#### WHAT TO WORK ON
As soon as the line containing "The indices of" appears in the material below, start returning lines exactly, and end with the line containing "Здравствуйте! Я внимательно, от".

--- --- ---

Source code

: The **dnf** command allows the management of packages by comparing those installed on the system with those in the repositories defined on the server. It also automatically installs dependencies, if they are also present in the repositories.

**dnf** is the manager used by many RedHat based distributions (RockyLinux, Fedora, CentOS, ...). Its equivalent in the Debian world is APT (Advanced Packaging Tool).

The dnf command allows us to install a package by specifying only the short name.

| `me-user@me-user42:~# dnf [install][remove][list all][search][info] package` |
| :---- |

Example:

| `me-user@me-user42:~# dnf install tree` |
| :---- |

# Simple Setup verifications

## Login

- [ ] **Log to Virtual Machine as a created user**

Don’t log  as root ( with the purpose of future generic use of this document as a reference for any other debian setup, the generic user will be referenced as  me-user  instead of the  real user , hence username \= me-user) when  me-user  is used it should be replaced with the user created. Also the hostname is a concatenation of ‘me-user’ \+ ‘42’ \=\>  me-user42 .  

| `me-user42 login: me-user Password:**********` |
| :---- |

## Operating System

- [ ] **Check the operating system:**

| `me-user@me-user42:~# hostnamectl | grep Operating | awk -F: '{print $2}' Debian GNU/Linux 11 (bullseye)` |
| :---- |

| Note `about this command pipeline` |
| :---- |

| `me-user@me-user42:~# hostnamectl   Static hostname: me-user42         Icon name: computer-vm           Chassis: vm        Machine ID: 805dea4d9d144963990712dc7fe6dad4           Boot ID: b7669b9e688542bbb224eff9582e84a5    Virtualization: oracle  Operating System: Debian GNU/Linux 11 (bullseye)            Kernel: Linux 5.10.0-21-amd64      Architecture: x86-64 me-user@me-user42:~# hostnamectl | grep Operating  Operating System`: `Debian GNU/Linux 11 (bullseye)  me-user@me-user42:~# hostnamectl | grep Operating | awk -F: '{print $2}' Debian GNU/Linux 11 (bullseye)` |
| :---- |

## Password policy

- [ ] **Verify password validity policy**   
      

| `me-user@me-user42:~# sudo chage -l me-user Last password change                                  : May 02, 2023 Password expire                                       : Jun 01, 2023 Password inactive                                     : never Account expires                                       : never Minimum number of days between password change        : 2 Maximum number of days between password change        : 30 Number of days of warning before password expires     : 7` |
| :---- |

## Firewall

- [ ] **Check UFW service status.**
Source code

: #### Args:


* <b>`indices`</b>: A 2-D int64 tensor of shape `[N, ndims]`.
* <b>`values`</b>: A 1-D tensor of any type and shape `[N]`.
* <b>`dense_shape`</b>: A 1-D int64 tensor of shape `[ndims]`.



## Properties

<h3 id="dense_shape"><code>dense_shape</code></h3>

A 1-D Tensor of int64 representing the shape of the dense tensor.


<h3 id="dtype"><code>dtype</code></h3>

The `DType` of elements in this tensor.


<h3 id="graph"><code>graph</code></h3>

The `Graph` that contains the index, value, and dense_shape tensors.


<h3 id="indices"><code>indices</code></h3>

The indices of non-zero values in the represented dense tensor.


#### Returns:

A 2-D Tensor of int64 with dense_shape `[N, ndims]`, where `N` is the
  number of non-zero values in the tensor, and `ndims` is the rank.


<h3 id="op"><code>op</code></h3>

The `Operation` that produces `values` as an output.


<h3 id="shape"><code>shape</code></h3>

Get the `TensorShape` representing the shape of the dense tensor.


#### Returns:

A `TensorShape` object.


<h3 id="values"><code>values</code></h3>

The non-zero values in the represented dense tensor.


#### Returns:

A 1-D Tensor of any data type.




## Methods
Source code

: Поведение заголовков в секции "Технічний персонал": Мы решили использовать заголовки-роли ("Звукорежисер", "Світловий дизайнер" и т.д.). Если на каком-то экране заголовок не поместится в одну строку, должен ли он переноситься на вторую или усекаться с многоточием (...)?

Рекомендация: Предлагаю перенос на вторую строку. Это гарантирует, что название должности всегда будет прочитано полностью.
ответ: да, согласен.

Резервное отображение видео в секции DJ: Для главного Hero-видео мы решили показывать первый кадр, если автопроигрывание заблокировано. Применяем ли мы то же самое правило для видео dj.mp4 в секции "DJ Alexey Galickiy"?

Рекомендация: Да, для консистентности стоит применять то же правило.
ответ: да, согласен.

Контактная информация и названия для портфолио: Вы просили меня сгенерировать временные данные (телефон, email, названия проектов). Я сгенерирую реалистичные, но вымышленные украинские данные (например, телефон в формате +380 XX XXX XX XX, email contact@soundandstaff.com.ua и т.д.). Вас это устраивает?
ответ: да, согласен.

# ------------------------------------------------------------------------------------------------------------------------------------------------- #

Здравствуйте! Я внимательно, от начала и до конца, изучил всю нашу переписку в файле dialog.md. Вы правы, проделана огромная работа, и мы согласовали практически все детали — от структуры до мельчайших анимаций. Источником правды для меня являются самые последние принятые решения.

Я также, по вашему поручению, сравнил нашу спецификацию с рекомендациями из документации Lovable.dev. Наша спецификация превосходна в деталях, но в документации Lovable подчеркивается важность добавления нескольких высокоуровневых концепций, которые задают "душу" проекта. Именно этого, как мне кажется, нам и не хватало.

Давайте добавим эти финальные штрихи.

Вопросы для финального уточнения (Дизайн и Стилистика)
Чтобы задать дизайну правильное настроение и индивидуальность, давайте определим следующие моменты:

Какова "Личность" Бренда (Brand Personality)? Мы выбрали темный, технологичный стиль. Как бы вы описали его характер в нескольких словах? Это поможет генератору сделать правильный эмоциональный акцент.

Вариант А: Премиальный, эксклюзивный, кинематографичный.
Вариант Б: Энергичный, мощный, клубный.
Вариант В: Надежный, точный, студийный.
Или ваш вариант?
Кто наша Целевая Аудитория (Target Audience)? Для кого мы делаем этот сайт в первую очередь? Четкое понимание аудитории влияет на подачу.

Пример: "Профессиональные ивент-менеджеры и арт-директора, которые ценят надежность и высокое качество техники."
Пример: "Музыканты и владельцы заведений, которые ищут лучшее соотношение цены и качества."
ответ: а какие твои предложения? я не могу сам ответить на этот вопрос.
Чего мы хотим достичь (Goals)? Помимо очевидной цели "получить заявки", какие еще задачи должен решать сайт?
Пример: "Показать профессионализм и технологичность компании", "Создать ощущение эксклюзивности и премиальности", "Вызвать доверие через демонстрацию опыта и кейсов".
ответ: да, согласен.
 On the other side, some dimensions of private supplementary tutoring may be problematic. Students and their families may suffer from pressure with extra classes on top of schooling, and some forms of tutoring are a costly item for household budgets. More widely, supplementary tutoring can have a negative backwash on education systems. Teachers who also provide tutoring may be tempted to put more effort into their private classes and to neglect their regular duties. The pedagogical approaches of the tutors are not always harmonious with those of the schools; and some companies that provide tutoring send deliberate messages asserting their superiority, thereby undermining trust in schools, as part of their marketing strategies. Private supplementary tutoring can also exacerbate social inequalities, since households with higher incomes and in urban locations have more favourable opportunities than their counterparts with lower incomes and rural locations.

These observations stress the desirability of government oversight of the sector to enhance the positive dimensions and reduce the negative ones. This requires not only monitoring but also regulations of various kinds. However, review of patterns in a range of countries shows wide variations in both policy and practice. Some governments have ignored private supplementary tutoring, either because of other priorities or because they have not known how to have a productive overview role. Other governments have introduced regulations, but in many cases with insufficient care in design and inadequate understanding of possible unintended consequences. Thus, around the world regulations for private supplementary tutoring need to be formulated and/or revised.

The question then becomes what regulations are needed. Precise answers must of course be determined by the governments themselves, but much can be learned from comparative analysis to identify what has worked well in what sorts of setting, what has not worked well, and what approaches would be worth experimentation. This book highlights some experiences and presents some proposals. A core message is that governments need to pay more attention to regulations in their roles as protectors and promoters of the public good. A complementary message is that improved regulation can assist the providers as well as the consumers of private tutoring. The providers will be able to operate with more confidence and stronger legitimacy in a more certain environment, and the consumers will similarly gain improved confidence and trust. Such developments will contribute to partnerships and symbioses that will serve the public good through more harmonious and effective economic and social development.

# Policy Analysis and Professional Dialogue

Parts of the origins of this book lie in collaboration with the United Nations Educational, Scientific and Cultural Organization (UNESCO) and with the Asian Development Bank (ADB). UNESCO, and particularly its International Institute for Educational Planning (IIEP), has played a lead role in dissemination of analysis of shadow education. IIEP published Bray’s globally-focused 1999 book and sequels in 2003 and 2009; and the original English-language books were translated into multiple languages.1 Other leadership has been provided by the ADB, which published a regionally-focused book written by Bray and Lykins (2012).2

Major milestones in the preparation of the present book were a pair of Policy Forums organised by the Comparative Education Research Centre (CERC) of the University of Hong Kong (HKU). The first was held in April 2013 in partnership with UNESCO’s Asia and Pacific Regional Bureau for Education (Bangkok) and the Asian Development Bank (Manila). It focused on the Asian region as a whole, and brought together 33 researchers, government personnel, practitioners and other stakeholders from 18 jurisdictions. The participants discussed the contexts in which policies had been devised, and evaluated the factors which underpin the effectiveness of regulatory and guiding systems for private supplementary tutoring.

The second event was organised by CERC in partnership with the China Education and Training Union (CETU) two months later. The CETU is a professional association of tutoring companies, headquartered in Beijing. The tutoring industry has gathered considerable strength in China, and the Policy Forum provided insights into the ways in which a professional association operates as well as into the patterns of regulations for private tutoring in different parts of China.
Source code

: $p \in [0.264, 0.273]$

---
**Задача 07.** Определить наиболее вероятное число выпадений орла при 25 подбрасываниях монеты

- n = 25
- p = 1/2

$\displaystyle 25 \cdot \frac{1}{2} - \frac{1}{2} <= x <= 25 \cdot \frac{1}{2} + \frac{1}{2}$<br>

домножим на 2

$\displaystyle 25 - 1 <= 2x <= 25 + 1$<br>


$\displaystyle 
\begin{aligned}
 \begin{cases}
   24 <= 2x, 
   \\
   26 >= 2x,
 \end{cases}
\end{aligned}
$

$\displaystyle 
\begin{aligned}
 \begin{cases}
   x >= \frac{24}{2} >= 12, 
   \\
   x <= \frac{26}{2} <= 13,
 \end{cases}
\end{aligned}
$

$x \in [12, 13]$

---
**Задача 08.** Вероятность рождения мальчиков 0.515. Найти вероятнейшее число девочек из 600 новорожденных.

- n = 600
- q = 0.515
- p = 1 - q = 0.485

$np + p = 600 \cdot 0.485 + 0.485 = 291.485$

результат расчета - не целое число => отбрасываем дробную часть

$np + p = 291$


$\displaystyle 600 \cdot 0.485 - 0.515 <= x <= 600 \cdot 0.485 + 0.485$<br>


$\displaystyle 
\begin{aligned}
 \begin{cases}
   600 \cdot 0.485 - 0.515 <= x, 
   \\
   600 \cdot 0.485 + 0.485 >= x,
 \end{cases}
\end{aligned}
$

--- --- ---

#### WRITTEN ANSWER
The indices of non-zero values in the represented dense tensor.


#### Returns:

A 2-D Tensor of int64 with dense_shape `[N, ndims]`, where `N` is the
  number of non-zero values in the tensor, and `ndims` is the rank.


<h3 id="op"><code>op</code></h3>

The `Operation` that produces `values` as an output.


<h3 id="shape"><code>shape</code></h3>

Get the `TensorShape` representing the shape of the dense tensor.


#### Returns:

A `TensorShape` object.


<h3 id="values"><code>values</code></h3>

The non-zero values in the represented dense tensor.


#### Returns:

A 1-D Tensor of any data type.




## Methods
Source code

: Поведение заголовков в секции "Технічний персонал": Мы решили использовать заголовки-роли ("Звукорежисер", "Світловий дизайнер" и т.д.). Если на каком-то экране заголовок не поместится в одну строку, должен ли он переноситься на вторую или усекаться с многоточием (...)?

Рекомендация: Предлагаю перенос на вторую строку. Это гарантирует, что название должности всегда будет прочитано полностью.
ответ: да, согласен.

Резервное отображение видео в секции DJ: Для главного Hero-видео мы решили показывать первый кадр, если автопроигрывание заблокировано. Применяем ли мы то же самое правило для видео dj.mp4 в секции "DJ Alexey Galickiy"?

Рекомендация: Да, для консистентности стоит применять то же правило.
ответ: да, согласен.

Контактная информация и названия для портфолио: Вы просили меня сгенерировать временные данные (телефон, email, названия проектов). Я сгенерирую реалистичные, но вымышленные украинские данные (например, телефон в формате +380 XX XXX XX XX, email contact@soundandstaff.com.ua и т.д.). Вас это устраивает?
ответ: да, согласен.

# ------------------------------------------------------------------------------------------------------------------------------------------------- #

Здравствуйте! Я внимательно, от начала и до конца, изучил всю нашу переписку в файле dialog.md. Вы правы, проделана огромная работа, и мы согласовали практически все детали — от структуры до мельчайших анимаций. Источником правды для меня являются самые последние принятые решения.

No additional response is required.